Comment by pjc50

21 days ago

> You are however not allowed to give any feedback whatsoever about their processes, priorities, organization, promotion strategies, retention policies, etc.

Ironically, the only people who have social permission to do that are extremely expensive Big Name outside consultants. Who will then do one of two things: either speak to the staff, collate what they have to say, and launder it back to the boss; or produce a thinly veiled adaptation of whatever business book the CEO last read in an airport.

> speak to the staff, collate what they have to say, and launder it back to the boss

My wife is a management consultant and this is _exactly_ what she does in half of her projects. But it is a bit more sinister than that, the management consultant feed the info back to the _top_ bosses bypassing the middle-management hellscape.

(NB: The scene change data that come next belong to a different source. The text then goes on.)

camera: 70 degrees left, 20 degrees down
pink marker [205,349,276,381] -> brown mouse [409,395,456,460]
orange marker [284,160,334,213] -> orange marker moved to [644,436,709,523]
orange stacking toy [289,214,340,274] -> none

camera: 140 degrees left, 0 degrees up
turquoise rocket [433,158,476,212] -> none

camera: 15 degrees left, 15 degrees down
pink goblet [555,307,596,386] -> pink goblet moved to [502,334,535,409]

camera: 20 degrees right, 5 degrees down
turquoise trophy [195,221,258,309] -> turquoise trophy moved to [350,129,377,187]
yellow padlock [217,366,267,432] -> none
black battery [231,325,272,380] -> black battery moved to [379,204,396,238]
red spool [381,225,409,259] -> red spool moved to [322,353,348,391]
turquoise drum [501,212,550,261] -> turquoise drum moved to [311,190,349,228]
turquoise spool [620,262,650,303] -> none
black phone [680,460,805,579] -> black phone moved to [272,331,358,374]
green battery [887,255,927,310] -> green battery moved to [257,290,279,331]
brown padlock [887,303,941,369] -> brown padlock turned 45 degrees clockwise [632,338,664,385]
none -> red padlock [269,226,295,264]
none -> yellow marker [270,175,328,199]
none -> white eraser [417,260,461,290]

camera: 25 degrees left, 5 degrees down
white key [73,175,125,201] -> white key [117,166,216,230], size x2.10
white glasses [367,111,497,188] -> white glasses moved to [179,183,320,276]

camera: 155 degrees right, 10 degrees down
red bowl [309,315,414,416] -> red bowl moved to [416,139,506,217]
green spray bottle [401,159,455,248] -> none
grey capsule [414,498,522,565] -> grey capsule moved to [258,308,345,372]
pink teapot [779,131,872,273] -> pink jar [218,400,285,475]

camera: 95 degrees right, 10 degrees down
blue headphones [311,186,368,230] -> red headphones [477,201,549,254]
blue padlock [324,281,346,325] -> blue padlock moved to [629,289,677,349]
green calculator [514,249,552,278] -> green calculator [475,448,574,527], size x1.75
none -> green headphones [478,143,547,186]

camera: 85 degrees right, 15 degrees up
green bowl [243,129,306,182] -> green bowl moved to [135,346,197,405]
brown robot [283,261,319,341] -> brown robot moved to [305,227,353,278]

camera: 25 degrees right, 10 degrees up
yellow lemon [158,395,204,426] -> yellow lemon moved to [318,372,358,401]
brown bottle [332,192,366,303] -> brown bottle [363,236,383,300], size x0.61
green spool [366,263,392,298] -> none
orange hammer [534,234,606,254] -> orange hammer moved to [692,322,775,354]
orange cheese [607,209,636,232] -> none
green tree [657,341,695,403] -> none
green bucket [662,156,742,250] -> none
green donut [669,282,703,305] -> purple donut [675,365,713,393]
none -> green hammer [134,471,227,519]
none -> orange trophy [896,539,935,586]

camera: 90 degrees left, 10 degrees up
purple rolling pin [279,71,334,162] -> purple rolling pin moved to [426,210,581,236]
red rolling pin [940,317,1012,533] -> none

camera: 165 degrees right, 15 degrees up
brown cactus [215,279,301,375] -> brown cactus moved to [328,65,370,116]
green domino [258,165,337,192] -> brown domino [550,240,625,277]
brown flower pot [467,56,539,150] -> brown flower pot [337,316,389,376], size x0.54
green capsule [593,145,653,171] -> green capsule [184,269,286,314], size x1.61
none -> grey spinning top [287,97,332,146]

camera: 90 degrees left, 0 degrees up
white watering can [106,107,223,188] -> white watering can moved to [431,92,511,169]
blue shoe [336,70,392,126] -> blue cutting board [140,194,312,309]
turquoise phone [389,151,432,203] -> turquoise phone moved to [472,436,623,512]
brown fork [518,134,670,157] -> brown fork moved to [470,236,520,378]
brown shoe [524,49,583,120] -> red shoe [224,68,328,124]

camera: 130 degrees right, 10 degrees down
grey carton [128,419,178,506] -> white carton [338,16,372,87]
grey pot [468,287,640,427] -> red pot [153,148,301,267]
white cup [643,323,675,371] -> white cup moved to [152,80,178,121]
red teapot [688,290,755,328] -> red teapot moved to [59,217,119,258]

For example, she did a project for a big bank where she interviewed 70 or so people her main output was a streamlined virtual machine requisition flow (which included merging a couple of teams together and configuring the ticketing system they already had). It used to take devs 6 months to get a VM. I bet the devs where yelling at their middle managers to sort it out, but their managers didn't have or want to actually bring it up with upper management with a plan on how to do it.

I joke that companies could just do that internally, have some people interviewing the leaf nodes in the org to find out top-down initiatives to help work get done, but companies simply don't do this.